For a Habs squad that managed to stay relatively healthy over the course of the regular season – ranking 14th in the league with 126 man-games lost – the absence of three important scoring threats presents  another obstacle in their quest for the Cup.

“Like I often tell my players throughout the season and in the playoffs, you’re going to be battling adversity. Adversity equals a challenge. And, when you’re up against a challenge, you need a good attitude to overcome that challenge,” explained Therrien, who will reveal his lineup for Game 2 closer to puck drop.

“We need to have the right attitude to rebound,” continued Therrien. “We have to play the same game we played yesterday, with the same intentions and the same intensity. You can’t forget: this is a back-to-back situation. It’s three games in four nights. Four games in six nights. So, if we continue to play the same way, we believe that we’ll be successful.”

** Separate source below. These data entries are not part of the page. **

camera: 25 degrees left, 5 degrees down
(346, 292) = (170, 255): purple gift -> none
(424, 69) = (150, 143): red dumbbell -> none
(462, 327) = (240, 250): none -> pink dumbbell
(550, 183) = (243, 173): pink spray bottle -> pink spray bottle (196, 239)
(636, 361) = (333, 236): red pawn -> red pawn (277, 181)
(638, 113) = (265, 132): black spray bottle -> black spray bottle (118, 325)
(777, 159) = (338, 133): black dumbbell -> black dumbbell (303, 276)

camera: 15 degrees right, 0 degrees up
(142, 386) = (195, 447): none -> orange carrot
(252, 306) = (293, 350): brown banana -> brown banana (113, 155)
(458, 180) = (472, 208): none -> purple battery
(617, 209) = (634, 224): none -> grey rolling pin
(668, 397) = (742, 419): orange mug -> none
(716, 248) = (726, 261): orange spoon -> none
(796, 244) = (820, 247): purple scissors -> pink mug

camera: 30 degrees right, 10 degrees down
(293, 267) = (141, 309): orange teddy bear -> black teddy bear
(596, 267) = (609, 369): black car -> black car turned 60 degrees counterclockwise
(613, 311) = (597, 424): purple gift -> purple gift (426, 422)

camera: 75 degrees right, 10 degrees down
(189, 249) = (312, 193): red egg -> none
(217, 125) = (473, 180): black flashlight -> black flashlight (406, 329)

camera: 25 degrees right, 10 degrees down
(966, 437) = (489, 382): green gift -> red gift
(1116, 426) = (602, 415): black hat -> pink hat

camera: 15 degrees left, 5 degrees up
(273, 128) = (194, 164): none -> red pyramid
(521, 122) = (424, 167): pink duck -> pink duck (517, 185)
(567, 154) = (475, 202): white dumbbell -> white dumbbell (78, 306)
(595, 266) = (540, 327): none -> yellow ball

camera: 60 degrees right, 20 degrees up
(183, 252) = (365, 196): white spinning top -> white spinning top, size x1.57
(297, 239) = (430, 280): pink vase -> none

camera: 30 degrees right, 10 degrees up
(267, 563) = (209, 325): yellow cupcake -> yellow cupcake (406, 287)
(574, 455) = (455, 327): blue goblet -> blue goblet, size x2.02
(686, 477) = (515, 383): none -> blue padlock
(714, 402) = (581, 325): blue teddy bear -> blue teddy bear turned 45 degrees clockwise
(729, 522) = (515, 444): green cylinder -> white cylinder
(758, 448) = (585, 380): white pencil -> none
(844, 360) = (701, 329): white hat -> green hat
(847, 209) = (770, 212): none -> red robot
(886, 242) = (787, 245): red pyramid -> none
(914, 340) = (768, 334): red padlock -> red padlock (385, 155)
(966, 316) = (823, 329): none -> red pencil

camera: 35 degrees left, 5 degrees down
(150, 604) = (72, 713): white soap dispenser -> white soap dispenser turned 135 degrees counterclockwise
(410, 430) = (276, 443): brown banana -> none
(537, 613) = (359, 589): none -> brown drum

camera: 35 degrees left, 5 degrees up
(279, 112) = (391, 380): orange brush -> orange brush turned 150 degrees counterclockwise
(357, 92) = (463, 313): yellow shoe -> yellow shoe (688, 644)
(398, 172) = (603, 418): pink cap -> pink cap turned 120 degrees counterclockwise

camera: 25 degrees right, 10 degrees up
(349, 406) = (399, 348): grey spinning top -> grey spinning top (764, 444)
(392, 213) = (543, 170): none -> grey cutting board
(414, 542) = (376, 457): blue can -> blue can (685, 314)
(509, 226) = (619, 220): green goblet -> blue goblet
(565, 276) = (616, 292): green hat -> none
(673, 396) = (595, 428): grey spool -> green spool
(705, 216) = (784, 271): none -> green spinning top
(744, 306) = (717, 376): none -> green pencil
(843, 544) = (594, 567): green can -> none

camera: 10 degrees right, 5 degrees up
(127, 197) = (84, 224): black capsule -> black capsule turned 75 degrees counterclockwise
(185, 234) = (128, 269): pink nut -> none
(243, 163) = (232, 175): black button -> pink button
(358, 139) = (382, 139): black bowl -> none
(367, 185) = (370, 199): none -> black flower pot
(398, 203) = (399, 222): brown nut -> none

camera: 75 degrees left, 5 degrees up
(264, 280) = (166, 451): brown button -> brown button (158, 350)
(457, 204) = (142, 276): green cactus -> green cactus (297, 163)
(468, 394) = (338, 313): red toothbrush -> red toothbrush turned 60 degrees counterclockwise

Like his coach, Prust was emphatic that the attention of the entire team must be squarely placed on besting the Senators on the scoreboard and avoiding a 2-0 series deficit before heading to Ottawa for Games 3 and 4.

“We’ve got to focus on winning a series and winning some hockey games, so that’s our main focus,” noted Prust, eager for the opportunity to get back to work so quickly after Thursday night’s loss. “You want to try and keep your emotions in check when you’re out there on the ice. You don’t want to be taking any penalties and put your team behind. So, stay focused on winning hockey games and doing the things that allowed us to do that this year.”

One of which, in addition to leadership, has been the Habs’ unwavering ability to stick together over the course of the lockout-shortened campaign.  That togetherness was on full display after the Canadiens held an internal team meeting leading up to Game 2.

“[The club’s stance behind Eller] shows you how unified this group is, and what kind of chemistry exists amongst them,” noted Therrien. “That’s what it demonstrates. For sure the players are frustrated to see one of their teammates like Lars Eller lying out there on the ice in that position. [That kind of reaction] shows the unity of our team.”

Down a few troops and facing a tough opponent, playing for each other is exactly what the Canadiens intend to do on Friday night to even up the series at one.